PAGE EXTRACT below:

Friday, January 23, 2015

Opposites



This week I wrote an article for Christianity Today's Today's Christian Woman about what I'm learning as a brand-spankin'-new newlywed about the importance of keeping my own identity in my marriage. They wanted an expert to write about. I am an expert. Obvs. 

Check it out, here. It's fo' free.



Tuesday, January 13, 2015

Yes Please, Yes Please

You guys, I can't even. I woke up at 5 a.m. to read this before work. This isn't something Ashleys do.



Saturday, January 10, 2015

Crap. Crap Everywhere.


I have too much crap. I started dragging it all around with me from dorm room to dorm room in college, and for the last seven years, I’ve dragged it with me from apartment to apartment. A few times a year I weed out a lot of it, and I’m always proud of myself, thinking, surely, this will make my life simpler. But I end up collecting more crap, or things I thought were necessities end up becoming crap, or I realize I haven’t worn those 25 shirts in my closet at all this year, nor have I worn the 12 sweaters I was certain I’d finally put to good use. Instead, I wear the same ten things. And then it’s just crap crap crap everywhere.

End of PAGE EXTRACT.

● PROBLEM TO SOLVE: Write out the blog page from "You guys, I" to "crap crap everywhere.".

SOURCE DATA below:

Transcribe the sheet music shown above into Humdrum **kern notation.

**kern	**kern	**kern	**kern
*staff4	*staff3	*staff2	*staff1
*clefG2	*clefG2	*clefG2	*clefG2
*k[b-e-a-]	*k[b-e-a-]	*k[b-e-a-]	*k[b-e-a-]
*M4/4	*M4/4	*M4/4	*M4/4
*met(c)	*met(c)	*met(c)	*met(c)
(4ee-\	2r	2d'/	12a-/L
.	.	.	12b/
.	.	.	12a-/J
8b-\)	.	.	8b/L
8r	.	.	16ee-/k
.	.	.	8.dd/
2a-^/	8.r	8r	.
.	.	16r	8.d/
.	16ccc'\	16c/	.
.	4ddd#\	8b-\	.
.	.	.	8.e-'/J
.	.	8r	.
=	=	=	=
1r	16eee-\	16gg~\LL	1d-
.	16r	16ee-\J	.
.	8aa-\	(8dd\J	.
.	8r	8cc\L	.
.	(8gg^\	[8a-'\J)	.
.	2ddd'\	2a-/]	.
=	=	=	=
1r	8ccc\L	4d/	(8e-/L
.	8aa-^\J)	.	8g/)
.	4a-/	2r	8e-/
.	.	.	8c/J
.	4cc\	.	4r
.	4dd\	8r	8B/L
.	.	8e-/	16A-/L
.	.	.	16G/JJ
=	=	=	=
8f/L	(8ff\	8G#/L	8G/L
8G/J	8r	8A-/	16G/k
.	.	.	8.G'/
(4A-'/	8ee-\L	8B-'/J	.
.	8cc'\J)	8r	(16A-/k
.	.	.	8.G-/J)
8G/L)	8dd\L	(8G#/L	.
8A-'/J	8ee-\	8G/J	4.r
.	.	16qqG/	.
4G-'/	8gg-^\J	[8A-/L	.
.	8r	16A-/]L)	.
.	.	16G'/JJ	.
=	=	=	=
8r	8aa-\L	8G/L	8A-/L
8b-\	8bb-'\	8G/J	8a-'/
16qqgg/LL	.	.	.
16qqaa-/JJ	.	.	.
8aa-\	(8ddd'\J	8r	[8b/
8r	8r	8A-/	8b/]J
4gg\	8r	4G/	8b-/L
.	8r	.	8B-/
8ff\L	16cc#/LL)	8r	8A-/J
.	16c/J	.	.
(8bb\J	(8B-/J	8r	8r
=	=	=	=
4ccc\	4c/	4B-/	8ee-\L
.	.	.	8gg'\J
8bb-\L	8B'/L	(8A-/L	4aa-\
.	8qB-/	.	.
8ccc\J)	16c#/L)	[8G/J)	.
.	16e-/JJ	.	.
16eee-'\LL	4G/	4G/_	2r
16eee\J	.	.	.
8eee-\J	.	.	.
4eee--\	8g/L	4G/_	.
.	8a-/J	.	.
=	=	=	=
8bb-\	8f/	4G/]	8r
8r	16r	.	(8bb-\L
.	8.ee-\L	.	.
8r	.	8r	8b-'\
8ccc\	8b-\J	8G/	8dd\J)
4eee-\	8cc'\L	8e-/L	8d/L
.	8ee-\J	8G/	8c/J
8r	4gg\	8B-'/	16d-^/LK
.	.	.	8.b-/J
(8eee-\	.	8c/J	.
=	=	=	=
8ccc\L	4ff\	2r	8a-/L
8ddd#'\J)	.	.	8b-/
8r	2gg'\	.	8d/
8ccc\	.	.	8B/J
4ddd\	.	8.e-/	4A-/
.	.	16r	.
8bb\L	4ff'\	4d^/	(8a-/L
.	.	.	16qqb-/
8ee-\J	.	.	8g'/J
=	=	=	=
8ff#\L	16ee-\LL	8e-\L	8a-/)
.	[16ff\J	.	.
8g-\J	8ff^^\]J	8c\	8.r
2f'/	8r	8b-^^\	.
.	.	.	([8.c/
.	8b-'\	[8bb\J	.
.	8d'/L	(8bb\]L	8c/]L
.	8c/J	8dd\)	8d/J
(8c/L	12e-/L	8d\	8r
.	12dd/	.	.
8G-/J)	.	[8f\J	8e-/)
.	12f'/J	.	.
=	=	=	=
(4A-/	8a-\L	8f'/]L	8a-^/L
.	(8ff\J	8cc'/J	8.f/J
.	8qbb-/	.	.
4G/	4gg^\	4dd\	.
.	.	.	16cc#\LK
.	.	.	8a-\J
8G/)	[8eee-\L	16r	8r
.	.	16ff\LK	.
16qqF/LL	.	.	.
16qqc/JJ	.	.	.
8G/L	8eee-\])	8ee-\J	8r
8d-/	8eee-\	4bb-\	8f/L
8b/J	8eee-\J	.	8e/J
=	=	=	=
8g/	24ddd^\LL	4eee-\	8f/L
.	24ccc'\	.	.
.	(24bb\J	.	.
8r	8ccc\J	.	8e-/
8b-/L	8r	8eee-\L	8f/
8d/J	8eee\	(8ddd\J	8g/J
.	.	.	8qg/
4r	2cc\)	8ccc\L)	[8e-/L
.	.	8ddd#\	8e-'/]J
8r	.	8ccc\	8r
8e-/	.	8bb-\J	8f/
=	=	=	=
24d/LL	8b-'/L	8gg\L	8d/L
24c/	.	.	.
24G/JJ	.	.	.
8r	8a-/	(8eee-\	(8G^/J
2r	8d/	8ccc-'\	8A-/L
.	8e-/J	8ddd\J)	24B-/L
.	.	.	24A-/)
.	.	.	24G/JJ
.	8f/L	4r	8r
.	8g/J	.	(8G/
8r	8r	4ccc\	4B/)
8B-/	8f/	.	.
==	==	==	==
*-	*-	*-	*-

End of SOURCE DATA.

● FINISHED EXERCISE:
You guys, I can't even. I woke up at 5 a.m. to read this before work. This isn't something Ashleys do.



Saturday, January 10, 2015

Crap. Crap Everywhere.


I have too much crap. I started dragging it all around with me from dorm room to dorm room in college, and for the last seven years, I’ve dragged it with me from apartment to apartment. A few times a year I weed out a lot of it, and I’m always proud of myself, thinking, surely, this will make my life simpler. But I end up collecting more crap, or things I thought were necessities end up becoming crap, or I realize I haven’t worn those 25 shirts in my closet at all this year, nor have I worn the 12 sweaters I was certain I’d finally put to good use. Instead, I wear the same ten things. And then it’s just crap crap crap everywhere.